Com as Graças de Deus, após os oitenta minutos mais longos e doloridos de ambas as vidas ali presentes, a tempestade cessou. O recém-nascido havia chegado ao mundo. A calmaria reinava do lado de fora, a felicidade estava estampada nos rostos do casal, que agora eram pai e mãe. Contemplavam seu pequeno menino em seus braços. A perseverança do casal havia valido a pena.


"Seu nome será Kai", disse a mãe. "Serás bravo e destemido como o oceano".

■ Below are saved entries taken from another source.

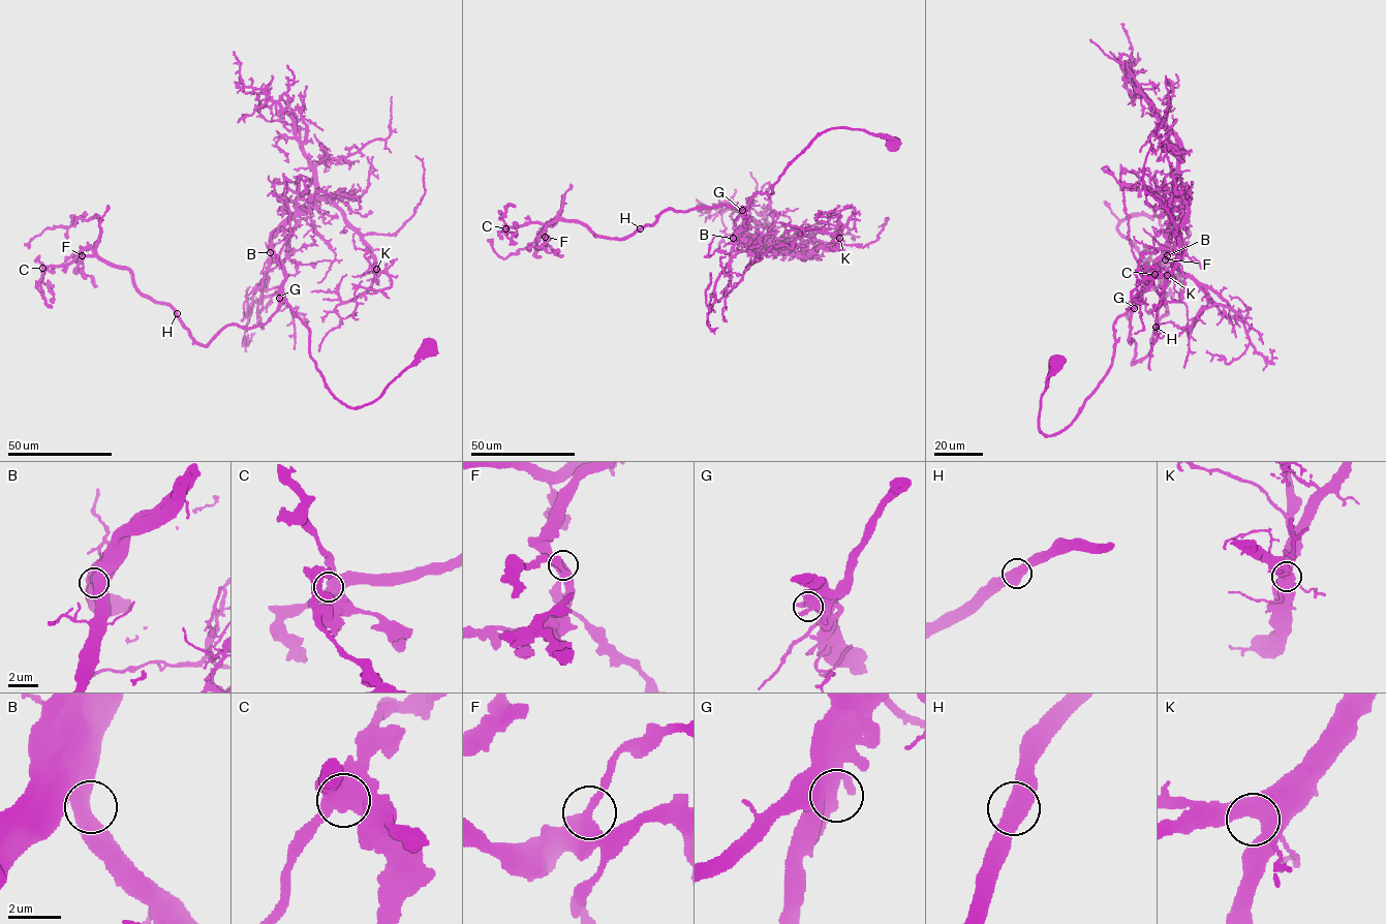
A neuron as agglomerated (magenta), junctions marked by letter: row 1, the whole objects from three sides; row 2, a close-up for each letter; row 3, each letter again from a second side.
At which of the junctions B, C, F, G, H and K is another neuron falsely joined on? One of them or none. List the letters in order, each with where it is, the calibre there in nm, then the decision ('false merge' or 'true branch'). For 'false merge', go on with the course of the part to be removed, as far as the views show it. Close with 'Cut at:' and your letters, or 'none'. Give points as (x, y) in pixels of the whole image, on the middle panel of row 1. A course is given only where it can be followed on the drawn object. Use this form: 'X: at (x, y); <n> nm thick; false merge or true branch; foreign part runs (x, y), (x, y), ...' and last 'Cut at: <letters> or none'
B: at (733, 238); 550 nm thick; true branch
C: at (505, 228); 700 nm thick; true branch
F: at (545, 237); 400 nm thick; true branch
G: at (742, 210); 500 nm thick; true branch
H: at (640, 228); 700 nm thick; true branch
K: at (839, 238); 650 nm thick; true branch
Cut at: none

O garoto subia apressadamente os degraus de concreto mal feitos, indo em direção à sua casa, no alto do morro. O caminho era estreito e mal iluminado, o que dificultava sua visão quando anoitecia. As corridas e saltos entre os degraus faziam com que a pesada mochila escorregasse por seu ombro, o garoto tornava a ajeitá-la desastrosamente enquanto chegava ao fim de seu trajeto. Kai completava dezessete anos naquele mesmo dia, e não era comum um garoto da sua idade se dedicar aos estudos como ele mesmo fazia. As condições de vida não eram as melhores para qualquer morador da Rocinha, mas Kai era determinado. No semestre passado havia ganho uma bolsa de estudos numa escola em São Conrado, teria de mostrar seu merecimento.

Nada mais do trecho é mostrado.